Ces tirs ont eu lieu quelques heures après l’arrivée à Séoul de Stephen Biegun, représentant spécial américain pour la Corée du Nord. L’émissaire doit rencontrer plusieurs responsables sud-coréens pour tenter de sortir de l’impasse sur le nucléaire.

Pyongyang s’est refusé à employer le terme de « missile », expliquant que l’exercice avait impliqué « plusieurs lance-roquettes à longue portée et armes tactiques guidées ». Washington et Séoul n’ont pas utilisé davantage ce terme pour ne pas compromettre d’éventuelles avancées diplomatiques. Le ministre de la défense japonais a déclaré qu’aucun projectile n’avait menacé les côtes nippones.

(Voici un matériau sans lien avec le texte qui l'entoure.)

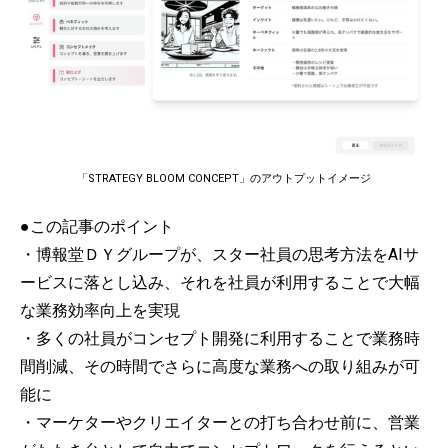
「STRATEGY BLOOM CONCEPT」のアウトプットイメージ
●この記事のポイント
・博報堂ＤＹグループが、スター社員の思考方法をAIサ
ービスに落とし込み、それを社員が利用することで大幅
な業務効率向上を実現
・多くの社員がコンセプト開発に利用することで業務時
間削減、その時間でさらに高度な業務への取り組みが可
能に
・マーケターやクリエイターとの打ち合わせ前に、営業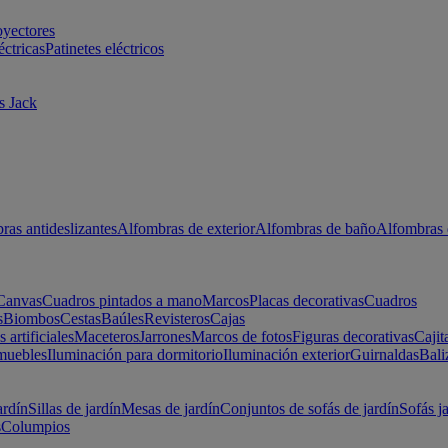
oyectores
éctricas
Patinetes eléctricos
s Jack
ras antideslizantes
Alfombras de exterior
Alfombras de baño
Alfombras 
Canvas
Cuadros pintados a mano
Marcos
Placas decorativas
Cuadros
s
Biombos
Cestas
Baúles
Revisteros
Cajas
s artificiales
Maceteros
Jarrones
Marcos de fotos
Figuras decorativas
Cajit
muebles
Iluminación para dormitorio
Iluminación exterior
Guirnaldas
Bali
ardín
Sillas de jardín
Mesas de jardín
Conjuntos de sofás de jardín
Sofás j
s
Columpios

Lors du sommet historique avec le président américain, Donald Trump, en juin 2018 à Singapour, le dirigeant nord-coréen, Kim Jong-un, s’était engagé à « travailler vers la dénucléarisation complète de la péninsule coréenne ». Mais le scepticisme a grandi avec l’absence d’avancées concrètes et les deux dirigeants se sont quittés en février à Hanoï sur un désaccord. Les négociations avaient achoppé sur la question des sanctions infligées à Pyongyang et la portée d’éventuelles concessions que pourrait faire le Nord en matière de dénucléarisation.

Parallèlement, M. Kim a rencontré à la fin d’avril le président russe, Vladimir Poutine, à Vladivostok pour leur premier sommet, durant lequel il s’est plaint de la « mauvaise foi » des Américains dans la crise nucléaire.